This weekend, on Saturday 19 May, British royal, one-time Nazi impersonator and sixth-in-line to the throne, Prince Harry will marry the American actress Meghan Markle. Hot on the heels of the birth of a third royal baby, the establishment are clearly hoping that another royal spectacle will help to distract from the multiple crises engulfing Theresa May’s embattled government.
However, the wedding was recently in the media for all the wrong reasons. The Tory leader of Windsor council, Simon Dudley, set out plans to clear ‘unsightly’ rough sleepers and homeless people out of the town prior to the wedding, including fining them up to £100 for begging.
Presumably the royal couple’s special day would have been ruined by even the slightest glimpse of the abject poverty that has become a common feature of austerity Britain under the Tories’ watch, as the number of rough sleepers has increased by 169 percent since 2010.
But while capitalism is unable to provide that most basic of human needs – a roof over our head – it has plenty of money for the extravagant whims of the rich and powerful.
While those of us lucky enough not to be homeless continue to struggle under the strain of falling wages and rising living costs, the royals are obviously unconcerned by such trifles. The wedding is estimated to cost a staggering £32 million. This lavish budget includes ludicrous expenses, such as £90,000 spent on twenty silver-plated trumpets! Meghan’s dress will cost at least £100,000. Yet we apparently can’t afford to give nurses a proper pay rise.
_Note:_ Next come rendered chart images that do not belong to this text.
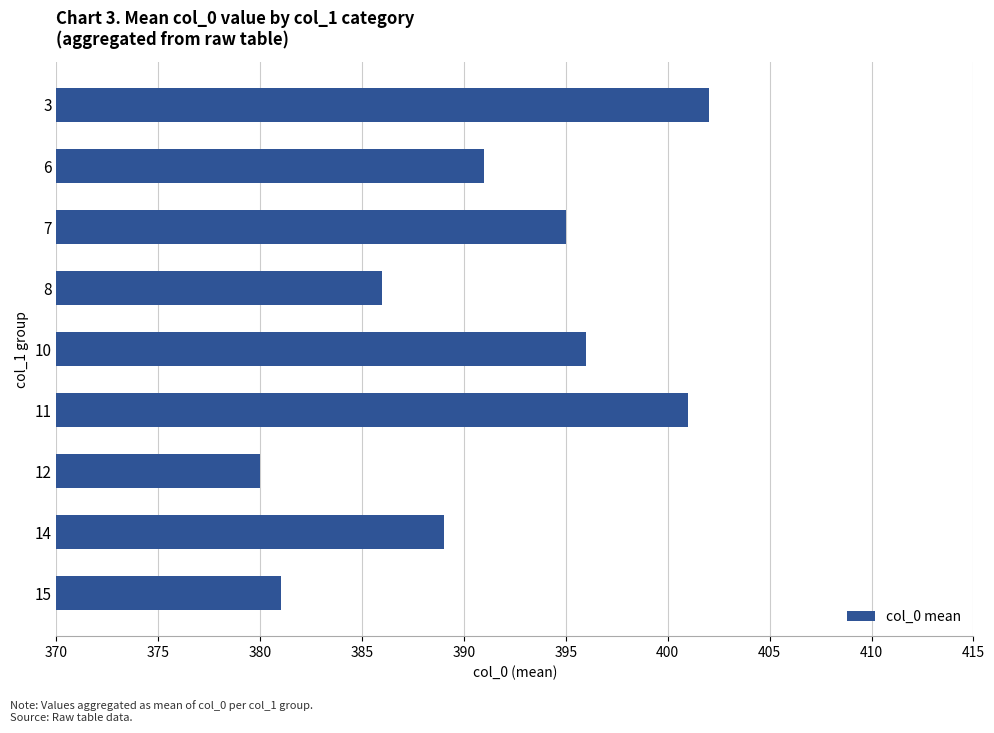

What is the smallest value displayed?

380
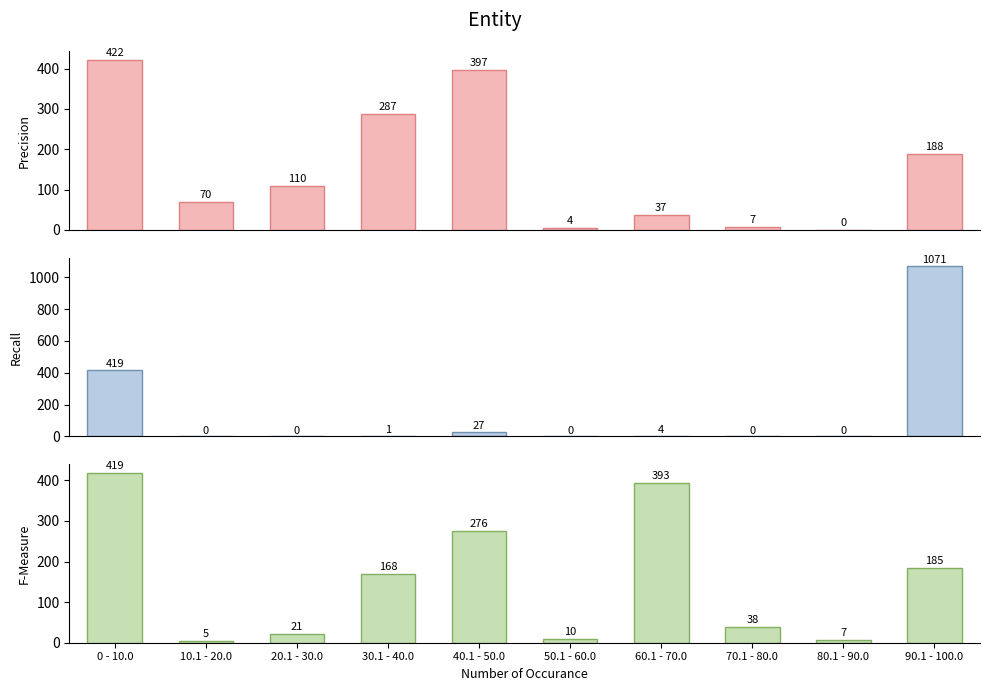

At 20.1 - 30.0, list the series in order from largest to smallest.

Precision, F-Measure, Recall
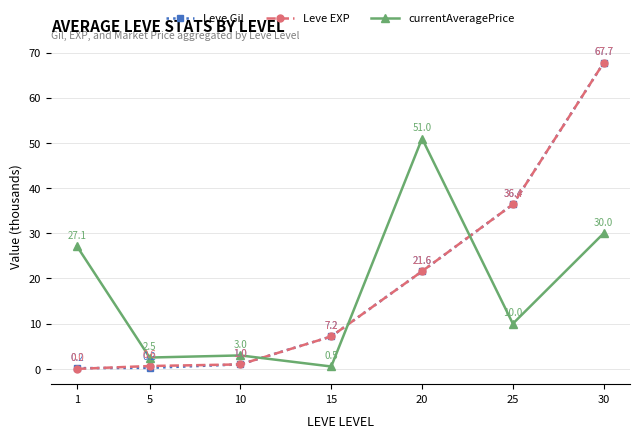

Which category has the lowest value in the Leve Gil series?

1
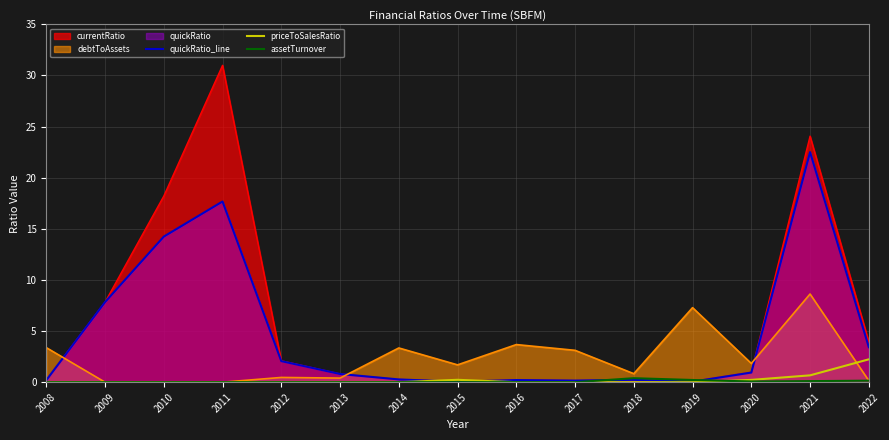

How many positive values does the assetTurnover series have?

6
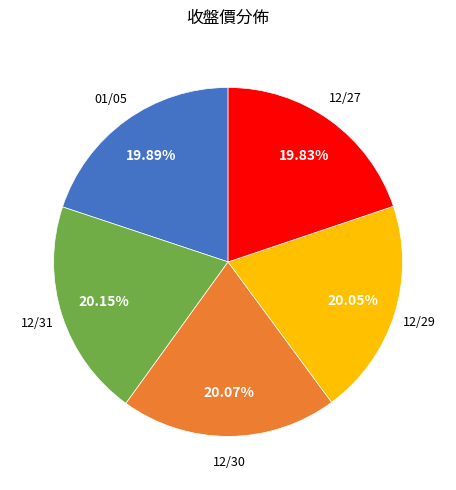

Do 01/05 and 12/29 together represent more than half of the pie?

No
The bill will apparently be footed by the royal family themselves. But where do they get their money from? The Queen receives an annual non-means tested ‘Sovereign Grant’ from the government (paid for out of the pockets of working people), which this year totals £82.2m – an increase of 8 percent on 2017/18.
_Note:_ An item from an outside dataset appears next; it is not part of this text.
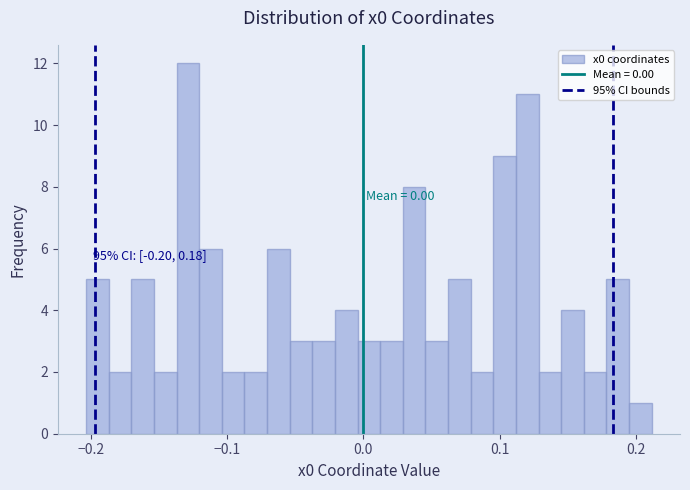

Read against the x-axis, roughly where is the centre of the tallest bar?

-0.13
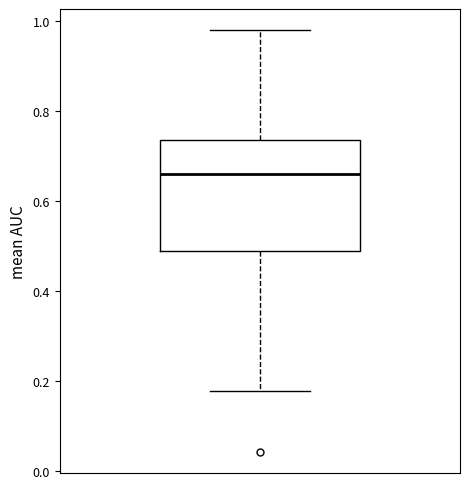

Where is the upper edge of the box on the y-axis? The values are not printed on the chart, so give them approximately, as read against the axis.

0.74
The Queen also has a ‘private’ income from the Duchy of Lancaster, land in the UK which the royal family owns thanks to plundering by hundreds of years of unelected monarchs, dating back to the feudal system. At present she makes around £17 million a year from these holdings.
When the answer of the bosses and their political representatives in the Tory party to even the slightest demands of the workers is ‘we can’t afford it’, the spectacle of such wealth and squandering is truly sickening.
As such, our call to abolish the decrepit farce that is the monarchy isn’t just a democratic demand – it’s also about seizing back their obscene wealth and putting it to use in solving the pressing needs of the many.